*Assignment*.
In the data below, one line contains "Harianpublik.id,Muna –" and a later one contains "Bolsas e Auxílios Vigentes". Print both, with every line between them, exactly and alone.

===== Data in this exercise =====

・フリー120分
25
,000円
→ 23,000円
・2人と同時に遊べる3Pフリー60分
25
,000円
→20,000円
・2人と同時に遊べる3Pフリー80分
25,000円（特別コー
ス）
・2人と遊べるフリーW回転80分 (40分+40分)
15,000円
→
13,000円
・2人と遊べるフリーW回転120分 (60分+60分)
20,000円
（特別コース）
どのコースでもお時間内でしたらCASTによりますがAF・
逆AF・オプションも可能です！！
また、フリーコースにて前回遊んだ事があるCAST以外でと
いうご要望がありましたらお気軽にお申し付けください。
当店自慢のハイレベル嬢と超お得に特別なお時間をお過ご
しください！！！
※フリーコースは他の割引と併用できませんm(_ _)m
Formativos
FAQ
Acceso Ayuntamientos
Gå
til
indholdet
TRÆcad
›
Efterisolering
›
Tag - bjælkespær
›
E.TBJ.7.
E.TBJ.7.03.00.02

=====
===== Data in this exercise =====

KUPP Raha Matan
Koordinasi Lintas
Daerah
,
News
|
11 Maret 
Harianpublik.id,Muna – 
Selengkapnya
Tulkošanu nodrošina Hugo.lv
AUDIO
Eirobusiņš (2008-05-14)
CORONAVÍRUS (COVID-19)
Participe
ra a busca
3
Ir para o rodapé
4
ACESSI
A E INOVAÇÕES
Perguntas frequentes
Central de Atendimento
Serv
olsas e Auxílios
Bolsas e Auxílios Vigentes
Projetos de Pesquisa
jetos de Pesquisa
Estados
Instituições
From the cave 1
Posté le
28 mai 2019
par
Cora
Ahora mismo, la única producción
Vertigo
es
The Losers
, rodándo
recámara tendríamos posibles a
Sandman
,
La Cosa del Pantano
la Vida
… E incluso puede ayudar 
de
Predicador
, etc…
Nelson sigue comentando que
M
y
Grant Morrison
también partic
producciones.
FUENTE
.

=====

*Output of the task*.
Harianpublik.id,Muna – 
Selengkapnya
Tulkošanu nodrošina Hugo.lv
AUDIO
Eirobusiņš (2008-05-14)
CORONAVÍRUS (COVID-19)
Participe
ra a busca
3
Ir para o rodapé
4
ACESSI
A E INOVAÇÕES
Perguntas frequentes
Central de Atendimento
Serv
olsas e Auxílios
Bolsas e Auxílios Vigentes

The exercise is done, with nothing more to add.